LETTRE CXXVIII.
RICA A IBBEN.
A Smyrne.
Tu as ouï parler mille fois du fameux roi de Suède: il assiégeait une place dans un royaume qu'on nomme la Norvège; comme il visitait la tranchée, seul avec un ingénieur, il a reçu un coup dans la tête, dont il est mort. On a fait sur-le-champ arrêter son premier ministre: les états se sont assemblés, et l'ont condamné à perdre la tête.
Il était accusé d'un grand crime: c'était d'avoir calomnié la nation, et de lui avoir fait perdre la confiance de son roi: forfait qui, selon moi, mérite mille morts.
Car enfin, si c'est une mauvaise action de noircir dans l'esprit du prince le dernier de ses sujets, qu'est-ce, lorsque l'on noircit la nation entière, et qu'on lui ôte la bienveillance de celui que la providence a établi pour faire son bonheur?
Je voudrais que les hommes parlassent aux rois comme les anges parlent à notre saint prophète.

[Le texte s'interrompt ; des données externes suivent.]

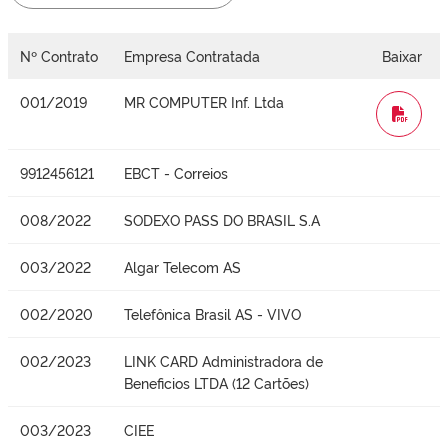
Nº Contrato
Empresa Contratada
Baixar
001/2019
MR COMPUTER Inf. Ltda
WORD
9912456121
EBCT - Correios
008/2022
SODEXO PASS DO BRASIL S.A
003/2022
Algar Telecom AS
002/2020
Telefônica Brasil AS - VIVO
002/2023
LINK CARD Administradora de
Beneficios LTDA (12 Cartões)
003/2023
CIEE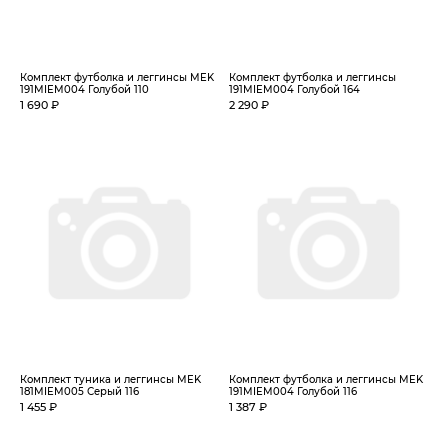
Комплект футболка и леггинсы MEK
Комплект футболка и леггинсы
191MIEM004 Голубой 110
191MIEM004 Голубой 164
1 690 ₽
2 290 ₽
Комплект туника и леггинсы MEK
Комплект футболка и леггинсы MEK
181MIEM005 Серый 116
191MIEM004 Голубой 116
1 455 ₽
1 387 ₽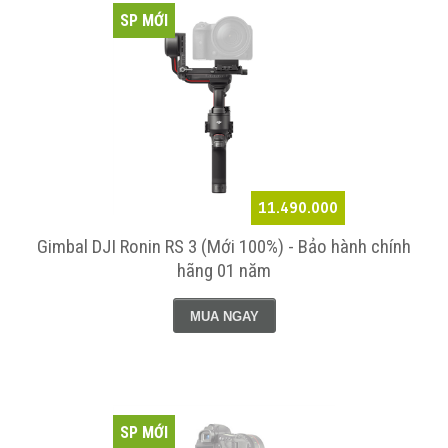
SP MỚI
11.490.000
Gimbal DJI Ronin RS 3 (Mới 100%) - Bảo hành chính
hãng 01 năm
MUA NGAY
SP MỚI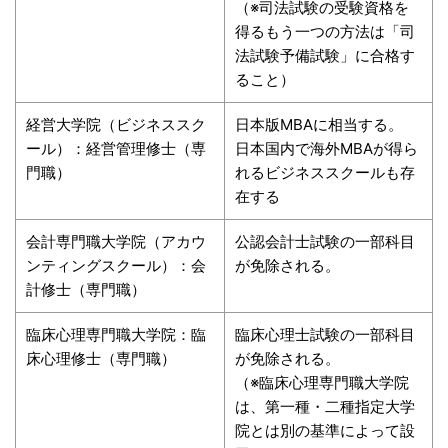
（※司法試験の受験資格を
得るもう一つの方法は「司
法試験予備試験」に合格す
ること）
経営大学院（ビジネススク
日本版MBAに相当する。
ール）：経営管理修士（専
日本国内で海外MBAが得ら
門職）
れるビジネススクールも存
在する
会計専門職大学院（アカウ
公認会計士試験の一部科目
ンティングスクール）：会
が免除される。
計修士（専門職）
臨床心理専門職大学院：臨
臨床心理士試験の一部科目
床心理修士（専門職）
が免除される。
（※臨床心理専門職大学院
は、第一種・二種指定大学
院とは別の基準によって設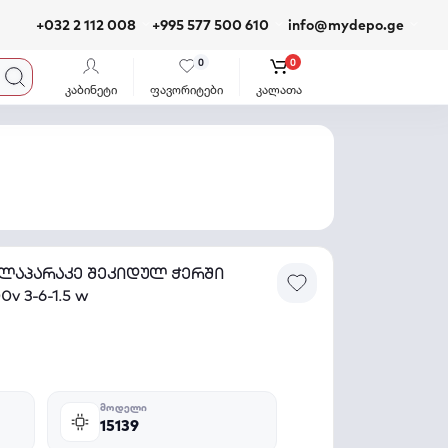
+032 2 112 008
+995 577 500 610
info@mydepo.ge
0
0
კაბინეტი
ფავორიტები
კალათა
ოლაპარაკე შეკიდულ ჭერში
v 3-6-1.5 w
ᲛᲝᲓᲔᲚᲘ
15139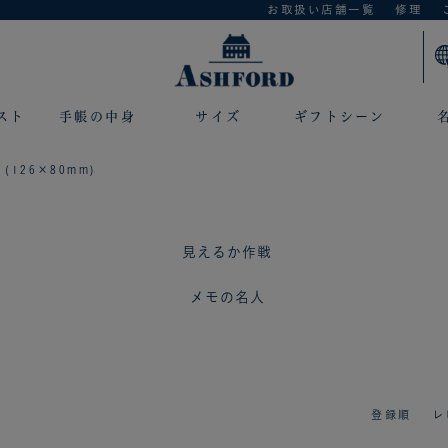
お取扱い店舗一覧
修理
スト
手帳の中身
サイズ
ギフトシーン
 (126×80mm)
見えるか作戦
メモの名人
登録順
レ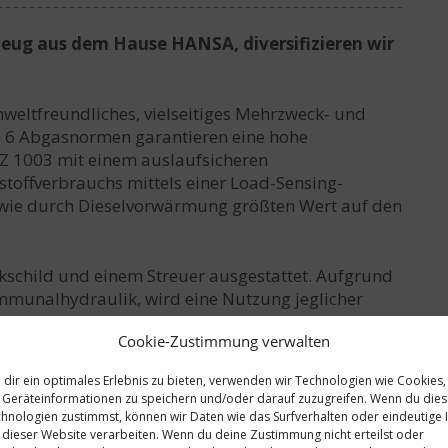
eug aus dem Hause HANSA, diversifizieren wir
mweltfreundliches, vielseitiges Mehrzweck- und
 6 Abgasnormen garantieren eine hohe
PZ 1003 mit einem auslaufsicheren
stoffverbrauchs mittels einer Load-Sensing-
owie durch Dieselvorwärmung größten Wert auf den
kschild und einem Streuer ausgestattet. Aufgrund
ommunalhydraulik, wird eine Nutzung jeglicher
passungen am Fahrzeug vornehmen zu müssen. Das
Cookie-Zustimmung verwalten
nsetzbaren Mehrzweck-Geräteträgerfahrzeug,
nzt.
dir ein optimales Erlebnis zu bieten, verwenden wir Technologien wie Cookies,
Geräteinformationen zu speichern und/oder darauf zuzugreifen. Wenn du die
03 und bedanken uns bei der Firma
HANSA –
hnologien zustimmst, können wir Daten wie das Surfverhalten oder eindeutige 
bH
 dieser Website verarbeiten. Wenn du deine Zustimmung nicht erteilst oder
für die professionelle Zusammenarbeit und schnelle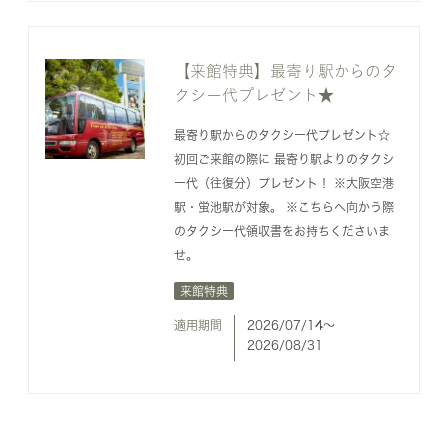
【来館特典】最寄り駅からのタ
クシー代プレゼント★
最寄り駅からのタクシー代プレゼント☆
初回ご来館の際に 最寄り駅よりのタクシ
ー代（往復分）プレゼント！ ※大阪空港
駅・蛍池駅が対象。 ※こちらへ向かう際
のタクシー代領収書をお持ちくださいま
せ。
来館特典
適用期間
2026/07/14〜
2026/08/31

Tu sais que, dans les banquets sacrés où le seigneur des seigneurs descend du plus sublime trône du monde pour se communiquer à ses esclaves, je me suis fait une loi sévère de captiver une langue indocile; on ne m'a jamais vu abandonner une seule parole qui pût être amère au dernier de ses sujets. Quand il m'a fallu cesser d'être sobre, je n'ai point cessé d'être un honnête homme; et, dans cette épreuve de notre fidélité, j'ai risqué ma vie, et jamais ma vertu.
Je ne sais comment il arrive qu'il n'y a presque jamais de prince si méchant, que son ministre ne le soit encore davantage; s'il fait quelque action mauvaise, elle a presque toujours été suggérée; de manière que l'ambition des princes n'est jamais si dangereuse que la bassesse d'âme de ses conseillers. Mais comprends-tu qu'un homme, qui n'est que d'hier dans le ministère, qui peut-être n'y sera pas demain, puisse devenir dans un moment l'ennemi de lui-même, de sa famille, de sa patrie, et du peuple qui naîtra à jamais de celui qu'il va faire opprimer?
Un prince a des passions; le ministre les remue: c'est de ce côté-là qu'il dirige son ministère; il n'a point d'autre but, ni n'en veut connaître. Les courtisans le séduisent par leurs louanges; et lui le flatte plus dangereusement par ses conseils, par les desseins qu'il lui inspire, et par les maximes qu'il lui propose.De Paris, le 25 de la lune de Saphar, 1719.